Not just a local problem
Crawford and Erie counties apparently aren’t alone. In May, the Holmes County Board of Health in Millersburg, Ohio, ordered the gates at the Holmes County Landfill locked to haulers until access roads were cleared and water seepage had been contained. The county-owned landfill is operated by World Resource.
According to Holmes County’s health commissioner, Dr. D.J. McFadden, access roads had become so blocked with trash that haulers, unable to reach the facility’s receiving area, had started going as far as they could and then dumping the waste.
Although steps have been taken to resolve the issues, and the gates have re-opened, McFadden expressed reservations during a Wednesday interview.
“We’re seeing a pattern that is similar to last year in that when we applied pressure that things were done,” he said. “We are seeing that action is being taken. The situation is being remedied. My concern is that last year after the situation was remedied there was a gradual slide back into disarray and appropriate pressure needed to be applied again.”
As for the future, “It appears as though (World Resource) responds to pressure — legal, public and political,” he said. “My concern is what happens when we stop applying pressure.”
New hauler needed? Not yet, officials say
Despite serious problems being faced by trash collector-processor World Resource Recovery Systems Inc., Pennsylvania Department of Environmental Protection officials aren’t urging anyone to find a new hauler at this point, “We’re telling them to be aware — ‘You need to have Plan B in your back pocket,’ ” DEP spokesman Geoff Bristow explained.
“We had some concerns that if material isn’t being marketed and was sitting on the floor near where municipal waste was sitting, that the recyclables would harbor rats. Therefore, we are saying that anybody who is going to apply for performance grants for recyclables that were sent to World Resource is going to have to present documentation that the items were recycled,” he continued. “World Resource tells us that they keep those records, so it shouldn’t be any problem for the communities to get those records.”

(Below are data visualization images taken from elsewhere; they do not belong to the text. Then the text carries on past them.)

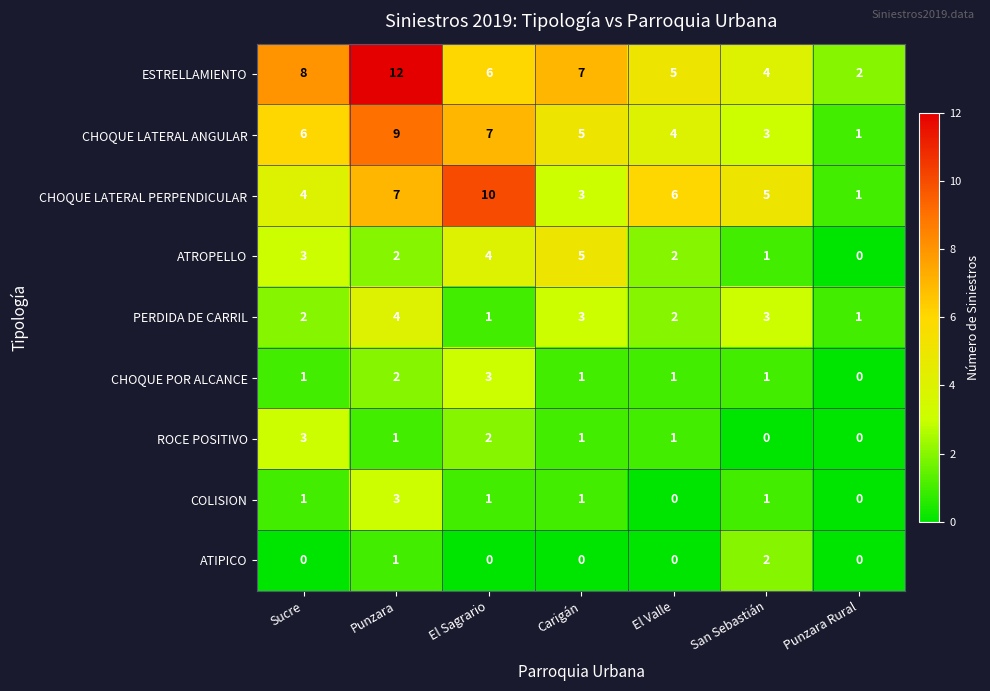

Which series has the largest range (max minus min)?

ESTRELLAMIENTO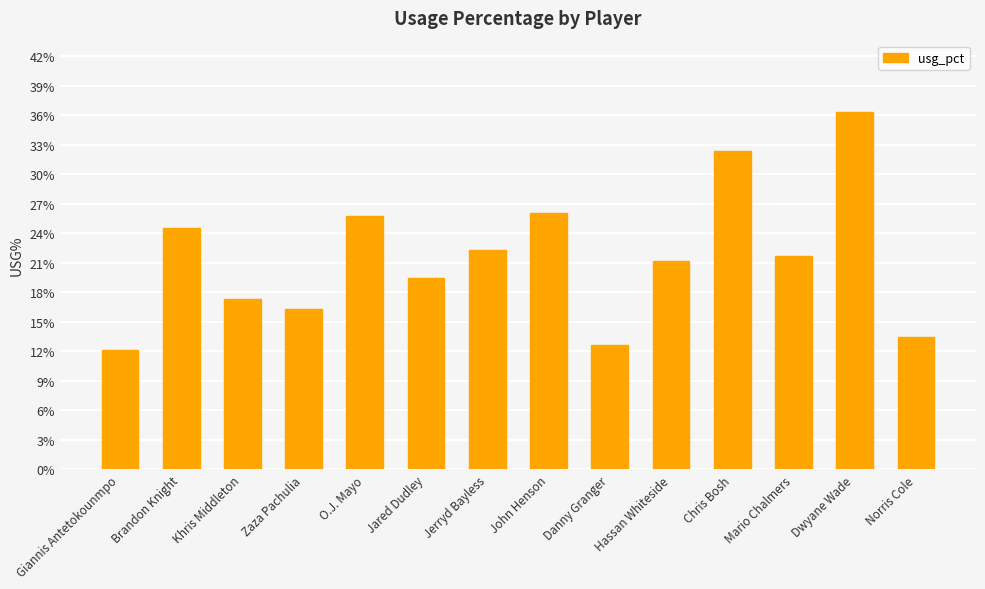

At which label does the data first exceed 21?

Brandon Knight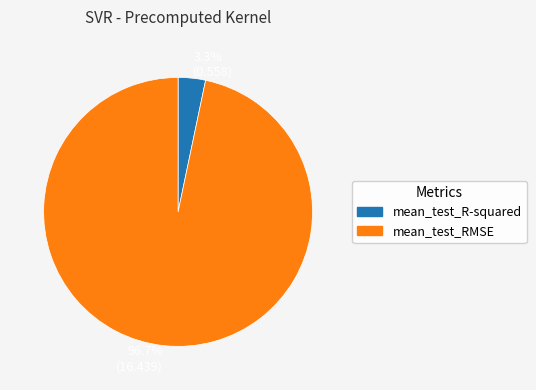

Is there a majority slice in this chart?

Yes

Both Brenda Schmidt of Crawford County Solid Waste Authority and Rick Williams of the City of Meadville hope so. However, the required reports haven’t been exactly forthcoming so far.

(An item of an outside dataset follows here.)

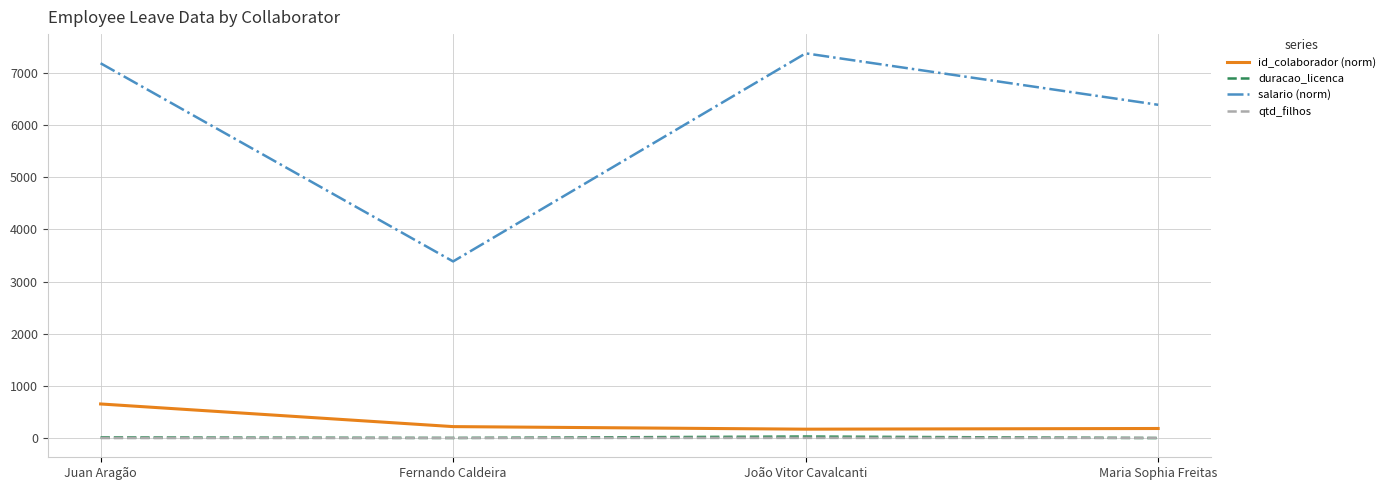

Is the value of salario (norm) at Fernando Caldeira greater than the value of duracao_licenca at João Vitor Cavalcanti?

Yes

“The city should be receiving a report of how much stuff is being recycled,” Williams said Wednesday, noting that the annual report is due in February or March. “We had to beg for it for 2006 — and we’re still waiting for 2007.” While he and Stokes have talked about the 2007 report, he added the wait continues.
The authority, whose hauling contract calls for monthly reports to be submitted within 10 days after the end of each month, also continues to wait. “The contract went into effect in April,” Schmidt said Wednesday. “We should be receiving monthly reports — but they have yet to do it.”